The truth for me is that my own rage has helped me get to where I am in my lifr. I used the powerful emotion of rage to keep me going…you see when you use it on yourself, it becomes a fierce determination. It becomes a NO QUIT attitude, it becomes life or death that you will find your way to what you want, no matter the pain. And so you succeed because with that fight or flight intensity…. you will of course survive. I believe that’s what appears to be the good side of rage…you could call it as a form of courage. But even then, when you exist in fight or flight at all times, you deplete your life force – especially if you continuously use it on things that are not actually life threatening.

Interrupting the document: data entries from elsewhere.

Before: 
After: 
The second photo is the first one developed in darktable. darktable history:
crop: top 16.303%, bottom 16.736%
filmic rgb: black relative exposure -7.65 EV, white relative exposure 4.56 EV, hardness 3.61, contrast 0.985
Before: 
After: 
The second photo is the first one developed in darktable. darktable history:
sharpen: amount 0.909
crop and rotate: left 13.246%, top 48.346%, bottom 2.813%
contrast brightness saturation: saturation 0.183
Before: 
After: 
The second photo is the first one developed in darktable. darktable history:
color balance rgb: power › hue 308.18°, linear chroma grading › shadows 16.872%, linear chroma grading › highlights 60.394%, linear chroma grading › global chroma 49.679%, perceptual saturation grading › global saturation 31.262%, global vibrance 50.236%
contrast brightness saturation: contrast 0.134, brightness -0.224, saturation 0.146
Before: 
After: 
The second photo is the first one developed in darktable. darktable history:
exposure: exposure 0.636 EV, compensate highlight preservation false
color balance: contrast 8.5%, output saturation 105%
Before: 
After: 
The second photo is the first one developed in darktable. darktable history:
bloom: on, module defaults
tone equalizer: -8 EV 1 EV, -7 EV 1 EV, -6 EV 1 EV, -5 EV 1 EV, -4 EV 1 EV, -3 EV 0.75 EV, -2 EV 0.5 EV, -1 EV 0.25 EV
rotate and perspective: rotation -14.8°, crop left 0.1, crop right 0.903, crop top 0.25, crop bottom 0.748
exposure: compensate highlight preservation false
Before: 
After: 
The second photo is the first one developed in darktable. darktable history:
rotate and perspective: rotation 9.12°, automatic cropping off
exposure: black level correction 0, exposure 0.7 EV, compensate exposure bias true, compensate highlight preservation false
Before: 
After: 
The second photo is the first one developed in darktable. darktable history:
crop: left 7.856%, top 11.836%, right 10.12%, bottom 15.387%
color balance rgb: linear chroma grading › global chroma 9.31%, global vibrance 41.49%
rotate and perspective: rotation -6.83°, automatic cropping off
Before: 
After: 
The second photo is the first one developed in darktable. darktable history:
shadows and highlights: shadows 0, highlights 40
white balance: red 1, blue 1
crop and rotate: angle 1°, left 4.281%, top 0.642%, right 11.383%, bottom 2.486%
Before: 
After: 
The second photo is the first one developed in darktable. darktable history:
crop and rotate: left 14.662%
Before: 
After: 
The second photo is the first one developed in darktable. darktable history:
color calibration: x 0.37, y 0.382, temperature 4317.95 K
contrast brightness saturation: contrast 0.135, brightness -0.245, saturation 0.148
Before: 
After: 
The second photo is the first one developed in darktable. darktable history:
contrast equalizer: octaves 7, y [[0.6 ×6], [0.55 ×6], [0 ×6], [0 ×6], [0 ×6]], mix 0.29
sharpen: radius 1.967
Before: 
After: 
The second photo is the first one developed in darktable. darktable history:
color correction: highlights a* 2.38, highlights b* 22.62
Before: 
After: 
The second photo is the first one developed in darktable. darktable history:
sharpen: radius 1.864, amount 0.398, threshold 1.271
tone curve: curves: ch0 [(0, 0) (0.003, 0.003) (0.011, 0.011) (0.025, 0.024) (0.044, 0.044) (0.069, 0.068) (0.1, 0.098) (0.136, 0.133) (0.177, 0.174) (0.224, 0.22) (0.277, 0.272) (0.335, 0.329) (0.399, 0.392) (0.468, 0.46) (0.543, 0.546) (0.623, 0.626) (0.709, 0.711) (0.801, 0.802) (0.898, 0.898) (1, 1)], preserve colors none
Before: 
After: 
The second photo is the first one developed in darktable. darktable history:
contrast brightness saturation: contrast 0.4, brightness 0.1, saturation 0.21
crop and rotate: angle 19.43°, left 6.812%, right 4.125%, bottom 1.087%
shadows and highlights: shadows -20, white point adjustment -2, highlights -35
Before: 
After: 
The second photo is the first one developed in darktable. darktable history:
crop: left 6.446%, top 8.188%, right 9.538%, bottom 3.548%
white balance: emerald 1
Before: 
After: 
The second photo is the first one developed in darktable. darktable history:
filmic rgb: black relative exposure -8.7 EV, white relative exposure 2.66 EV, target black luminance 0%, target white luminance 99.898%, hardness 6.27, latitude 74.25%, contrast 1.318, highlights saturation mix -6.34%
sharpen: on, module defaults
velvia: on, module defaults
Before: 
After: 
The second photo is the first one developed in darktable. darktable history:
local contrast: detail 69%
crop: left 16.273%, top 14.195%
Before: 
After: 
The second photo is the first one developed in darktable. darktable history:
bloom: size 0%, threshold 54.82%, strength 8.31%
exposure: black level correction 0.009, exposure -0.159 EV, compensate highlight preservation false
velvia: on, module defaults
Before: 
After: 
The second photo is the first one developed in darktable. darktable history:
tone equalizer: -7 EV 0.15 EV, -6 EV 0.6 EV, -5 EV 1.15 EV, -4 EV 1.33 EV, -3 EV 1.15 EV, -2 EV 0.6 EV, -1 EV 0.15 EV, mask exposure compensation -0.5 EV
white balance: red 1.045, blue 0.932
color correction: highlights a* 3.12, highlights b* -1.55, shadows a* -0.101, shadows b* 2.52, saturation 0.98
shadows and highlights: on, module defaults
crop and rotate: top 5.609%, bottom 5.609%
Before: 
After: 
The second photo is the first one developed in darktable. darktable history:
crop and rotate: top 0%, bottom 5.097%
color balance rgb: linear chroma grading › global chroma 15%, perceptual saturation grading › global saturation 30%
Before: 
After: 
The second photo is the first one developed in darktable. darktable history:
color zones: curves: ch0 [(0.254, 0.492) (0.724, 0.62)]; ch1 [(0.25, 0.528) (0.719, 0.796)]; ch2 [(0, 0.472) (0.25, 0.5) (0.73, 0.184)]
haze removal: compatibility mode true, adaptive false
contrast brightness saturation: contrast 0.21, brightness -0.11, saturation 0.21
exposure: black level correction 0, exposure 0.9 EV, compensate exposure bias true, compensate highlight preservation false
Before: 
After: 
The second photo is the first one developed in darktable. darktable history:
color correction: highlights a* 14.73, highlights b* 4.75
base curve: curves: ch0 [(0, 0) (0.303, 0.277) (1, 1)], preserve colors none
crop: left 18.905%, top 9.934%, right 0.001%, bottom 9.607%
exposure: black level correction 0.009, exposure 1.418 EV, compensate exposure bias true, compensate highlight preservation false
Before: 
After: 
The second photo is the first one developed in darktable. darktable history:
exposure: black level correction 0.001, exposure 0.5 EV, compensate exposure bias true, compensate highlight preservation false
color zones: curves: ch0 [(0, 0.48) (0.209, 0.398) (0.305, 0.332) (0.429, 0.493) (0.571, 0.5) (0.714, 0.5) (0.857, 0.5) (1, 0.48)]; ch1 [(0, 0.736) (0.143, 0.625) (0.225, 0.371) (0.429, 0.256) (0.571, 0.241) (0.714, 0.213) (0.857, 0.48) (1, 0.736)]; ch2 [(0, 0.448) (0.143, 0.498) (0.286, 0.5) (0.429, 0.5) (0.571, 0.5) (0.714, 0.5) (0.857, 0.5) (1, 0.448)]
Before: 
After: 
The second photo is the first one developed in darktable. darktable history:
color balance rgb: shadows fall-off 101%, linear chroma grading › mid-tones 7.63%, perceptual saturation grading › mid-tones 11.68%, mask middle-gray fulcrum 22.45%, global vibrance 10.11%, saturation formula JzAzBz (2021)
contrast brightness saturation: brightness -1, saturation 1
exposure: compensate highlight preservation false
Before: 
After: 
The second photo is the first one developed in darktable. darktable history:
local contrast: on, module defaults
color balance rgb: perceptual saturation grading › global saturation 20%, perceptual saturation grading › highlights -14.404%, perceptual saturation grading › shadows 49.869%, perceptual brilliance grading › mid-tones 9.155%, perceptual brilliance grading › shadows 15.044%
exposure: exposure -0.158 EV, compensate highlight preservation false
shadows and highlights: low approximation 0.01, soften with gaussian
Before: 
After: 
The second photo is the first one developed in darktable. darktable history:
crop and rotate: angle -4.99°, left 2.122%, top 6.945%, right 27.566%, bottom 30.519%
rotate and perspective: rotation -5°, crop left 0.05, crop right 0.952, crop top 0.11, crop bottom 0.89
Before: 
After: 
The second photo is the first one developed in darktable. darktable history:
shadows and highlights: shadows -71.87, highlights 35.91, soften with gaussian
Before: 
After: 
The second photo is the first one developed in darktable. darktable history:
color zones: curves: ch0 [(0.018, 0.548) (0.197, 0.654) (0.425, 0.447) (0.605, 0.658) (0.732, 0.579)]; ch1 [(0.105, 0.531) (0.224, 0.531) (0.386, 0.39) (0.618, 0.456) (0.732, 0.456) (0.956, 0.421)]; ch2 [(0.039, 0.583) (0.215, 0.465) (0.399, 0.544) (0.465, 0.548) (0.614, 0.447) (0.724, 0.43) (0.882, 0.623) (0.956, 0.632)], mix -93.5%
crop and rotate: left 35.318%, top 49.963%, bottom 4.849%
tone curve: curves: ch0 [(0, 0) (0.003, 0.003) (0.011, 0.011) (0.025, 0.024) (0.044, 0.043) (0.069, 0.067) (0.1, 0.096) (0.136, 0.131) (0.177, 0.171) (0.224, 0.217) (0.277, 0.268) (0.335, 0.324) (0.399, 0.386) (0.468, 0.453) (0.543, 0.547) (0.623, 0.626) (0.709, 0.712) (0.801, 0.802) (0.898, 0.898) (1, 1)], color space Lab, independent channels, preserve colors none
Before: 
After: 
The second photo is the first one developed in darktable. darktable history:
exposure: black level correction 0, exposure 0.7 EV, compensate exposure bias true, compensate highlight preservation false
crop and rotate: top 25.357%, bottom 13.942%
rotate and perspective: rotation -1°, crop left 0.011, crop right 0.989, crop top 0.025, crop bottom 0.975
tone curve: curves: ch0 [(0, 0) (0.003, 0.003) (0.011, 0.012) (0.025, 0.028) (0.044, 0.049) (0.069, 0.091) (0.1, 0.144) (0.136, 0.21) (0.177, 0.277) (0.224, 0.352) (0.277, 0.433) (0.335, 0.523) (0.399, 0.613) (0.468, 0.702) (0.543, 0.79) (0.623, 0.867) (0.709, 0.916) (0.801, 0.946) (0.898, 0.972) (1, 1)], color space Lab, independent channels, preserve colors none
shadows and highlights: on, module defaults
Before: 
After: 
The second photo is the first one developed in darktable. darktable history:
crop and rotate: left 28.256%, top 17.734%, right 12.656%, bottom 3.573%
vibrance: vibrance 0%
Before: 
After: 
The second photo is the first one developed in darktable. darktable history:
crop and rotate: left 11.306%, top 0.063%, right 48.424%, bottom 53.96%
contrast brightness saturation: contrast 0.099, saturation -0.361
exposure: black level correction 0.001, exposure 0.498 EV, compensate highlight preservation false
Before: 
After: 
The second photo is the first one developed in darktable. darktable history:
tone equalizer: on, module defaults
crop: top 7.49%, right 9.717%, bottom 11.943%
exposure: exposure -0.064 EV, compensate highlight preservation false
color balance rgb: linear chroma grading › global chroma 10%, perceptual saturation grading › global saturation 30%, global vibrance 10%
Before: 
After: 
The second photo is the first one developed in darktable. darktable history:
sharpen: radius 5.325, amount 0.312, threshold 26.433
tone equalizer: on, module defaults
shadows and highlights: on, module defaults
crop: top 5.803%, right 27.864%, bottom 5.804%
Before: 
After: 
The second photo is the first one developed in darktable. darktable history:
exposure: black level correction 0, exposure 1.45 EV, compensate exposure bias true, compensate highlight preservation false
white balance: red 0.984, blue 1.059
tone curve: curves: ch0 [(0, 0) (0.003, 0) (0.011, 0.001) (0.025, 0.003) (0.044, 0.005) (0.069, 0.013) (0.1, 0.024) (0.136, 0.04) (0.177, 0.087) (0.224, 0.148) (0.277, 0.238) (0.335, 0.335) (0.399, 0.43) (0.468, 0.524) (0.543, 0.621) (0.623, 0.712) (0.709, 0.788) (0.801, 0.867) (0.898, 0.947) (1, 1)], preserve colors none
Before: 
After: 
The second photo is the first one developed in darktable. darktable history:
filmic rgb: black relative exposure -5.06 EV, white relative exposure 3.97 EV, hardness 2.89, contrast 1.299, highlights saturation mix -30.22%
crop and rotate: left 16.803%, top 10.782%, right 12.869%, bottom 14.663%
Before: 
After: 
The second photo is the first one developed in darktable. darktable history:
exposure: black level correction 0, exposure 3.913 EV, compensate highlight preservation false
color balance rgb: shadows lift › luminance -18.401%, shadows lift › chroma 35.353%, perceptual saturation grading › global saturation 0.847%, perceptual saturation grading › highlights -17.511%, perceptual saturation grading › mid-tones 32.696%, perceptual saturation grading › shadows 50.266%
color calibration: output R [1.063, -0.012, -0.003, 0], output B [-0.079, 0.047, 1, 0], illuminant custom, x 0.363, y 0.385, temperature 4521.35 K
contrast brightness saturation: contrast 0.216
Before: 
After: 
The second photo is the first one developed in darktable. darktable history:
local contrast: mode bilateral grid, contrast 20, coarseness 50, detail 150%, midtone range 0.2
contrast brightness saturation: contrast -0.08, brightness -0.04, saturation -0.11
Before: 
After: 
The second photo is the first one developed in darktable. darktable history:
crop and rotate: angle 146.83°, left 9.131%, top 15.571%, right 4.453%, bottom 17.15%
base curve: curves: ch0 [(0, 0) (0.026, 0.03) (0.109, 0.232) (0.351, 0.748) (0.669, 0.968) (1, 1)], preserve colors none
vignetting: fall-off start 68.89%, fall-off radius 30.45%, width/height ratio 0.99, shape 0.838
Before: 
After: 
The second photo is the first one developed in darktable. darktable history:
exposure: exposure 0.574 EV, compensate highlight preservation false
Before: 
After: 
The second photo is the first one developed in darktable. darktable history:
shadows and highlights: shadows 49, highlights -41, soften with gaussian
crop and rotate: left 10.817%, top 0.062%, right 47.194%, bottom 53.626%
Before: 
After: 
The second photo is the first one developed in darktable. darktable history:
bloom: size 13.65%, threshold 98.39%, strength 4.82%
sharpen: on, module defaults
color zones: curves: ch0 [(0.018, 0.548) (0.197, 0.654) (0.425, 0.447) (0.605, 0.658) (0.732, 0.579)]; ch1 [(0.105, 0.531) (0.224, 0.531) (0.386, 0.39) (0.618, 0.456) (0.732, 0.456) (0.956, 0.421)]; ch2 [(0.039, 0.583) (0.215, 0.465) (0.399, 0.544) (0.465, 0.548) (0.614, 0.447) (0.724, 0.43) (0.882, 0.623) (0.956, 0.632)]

So, I have finally realized that rage no longer serves my life. She has been a dear friend and a protector when no one else was there for me. She has been a motivator to keep going when most would stop. She has given me strength beyond what I should have Had. And I am so grateful. But now as a 52-year-old adult, I have learned other ways to protect myself and my heart, and pursue my dreams. So, at 52, I would like to say thank you to my rage. Thank you for keeping me safe, for earning my father’s love, for protecting my fragile heart, for helping me towards my dreams. But it’s time for you to retire into a beautiful place and let go of your grip on me. I’m in control now of how I will react to things. I will use other ways to pave my path. I will allow the path to unfold as I create healthy boundaries that do not require rage to keep people a safe distance from me. I will flow with the events of my life and not fight them. I will learn to use my voice, my love, my compassion, and empathy instead. I have already begun the journey of life without rage, and It has been a long journey to let go of this once invaluable part of myself. And I look forward to how my life will unfold now.
I envision my rage now as a wild and powerful goddess. She’s a warrior with bloodied shields and matted dark hair, and stained body armor. And I see her now, finally getting of her wild horse, near a quiet stream. She slowly removes her armor and puts down her shield and swords… she kneels beside the river and washes away the blood of years of battle. She steps into the water, after removing all her cloaks and well used and duty armor and bathes away all the years of pain and fatigue. When she emerges from the waters, darker and muddier after her presence, she is made anew, a body without any wounds… and her skin glistens in all it’s beautiful femininity and vulnerability. She gently takes her tools of war and drys them off and puts them under a tree. She takes one last look at them, then slowly turns the other way, bare skin, completely nude and soaks in the sun and breathes in her new peaceful life as a peaceful goddess…a hint of a smile upon her lips as her eyes close and she lifts her chin ever so slightly towards the sun and walks away.
Have a beautiful day and thank you for sharing your time with me today, here at Carrie Ann Conversations.